En Suisse, les pêcheurs à la ligne sont désormais tenus de mettre à mort immédiatement les petits poissons, en les assommant ou en combinant "rupture de nuque" et coup sur la tête. Les autorités fédérales confirment aussi qu'il est interdit de pêcher des poissons dans l'intention de les remettre à l'eau.

L'Office fédéral de l'environnement (OFEV) et l'Office fédéral de la sécurité alimentaire et des affaires vétérinaires (OSAV), en tant qu'autorités de surveillance, ont élaboré des directives pour les autorités cantonales. Le but est de clarifier la situation juridique, écrivent-elles lundi dans un communiqué.

Selon celles-ci, les pêcheurs à la ligne doivent mettre à mort immédiatement leurs prises destinées à la consommation. La méthode usuelle, pour les poissons de plus de 22cm, consiste à étourdir l'animal le plus rapidement possible en lui assénant un coup sur la tête ou en lui brisant la nuque, puis à le mettre à mort au plus vite en le saignant par incision des branchies ou en l'éviscérant.

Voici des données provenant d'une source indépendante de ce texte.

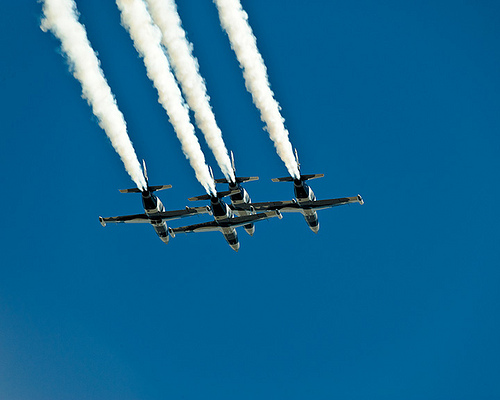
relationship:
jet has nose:
[209, 198, 246, 249] [234, 245, 242, 255]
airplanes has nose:
[95, 171, 203, 247] [156, 232, 171, 245]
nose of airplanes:
[307, 216, 321, 234] [268, 149, 363, 238]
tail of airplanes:
[118, 160, 171, 192] [268, 149, 363, 238]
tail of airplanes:
[269, 149, 326, 181] [268, 149, 363, 238]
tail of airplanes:
[210, 169, 261, 189] [268, 149, 363, 238]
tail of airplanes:
[187, 181, 239, 200] [268, 149, 363, 238]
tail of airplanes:
[118, 160, 171, 192] [95, 171, 203, 247]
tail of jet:
[269, 149, 326, 181] [261, 148, 367, 238]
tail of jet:
[210, 169, 261, 189] [216, 165, 278, 234]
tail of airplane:
[187, 181, 239, 200] [160, 172, 285, 251]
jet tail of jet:
[210, 173, 260, 185] [182, 149, 298, 235]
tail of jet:
[67, 17, 358, 155] [129, 169, 440, 246]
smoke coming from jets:
[37, 0, 304, 175] [101, 174, 368, 253]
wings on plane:
[95, 202, 214, 230] [93, 158, 210, 246]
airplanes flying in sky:
[95, 171, 203, 247] [1, 4, 496, 397]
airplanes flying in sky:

La saignée des petits poissons de moins de 22cm est par contre jugée difficile à mettre en pratique. Les pêcheurs peuvent donc s'en passer. Pour ces poissons, il faut éviter de recourir à la seule méthode "rupture de la nuque" sans donner un coup supplémentaire sur la tête: mal effectuée, elle risque de paralyser l'animal sans le tuer, écrivent l'OFEV et l'OSAV.

Contrainte interdite

Il est par ailleurs interdit de pêcher des poissons à la ligne avec l'intention de les remettre à l'eau, car il ne faut pas exercer une contrainte sur un animal sans raison valable, indiquent les offices. Et de préciser qu'en Suisse, il n'existe aucun lieu de pêche avec remise à l'eau obligatoire des poissons capturés (secteurs "no kill" ou "catch and release").

Les poissons appartenant à une espèce protégée ou pêchés durant la période de protection doivent par contre être remis à l'eau après avoir été capturés. Ceci doit se faire immédiatement et en évitant les manipulations comme le fait de les mesurer, les peser ou les photographier, qui sont susceptibles de stresser le poisson, expliquent encore l'OFEV et l'OSAV.

Récemment, la Commission fédérale d'éthique pour la biotechnologie dans le domaine non humain (CENH) est arrivée à la conclusion qu'on ne peut pas exclure que certaines espèces de poissons soient dotées de sensibilité.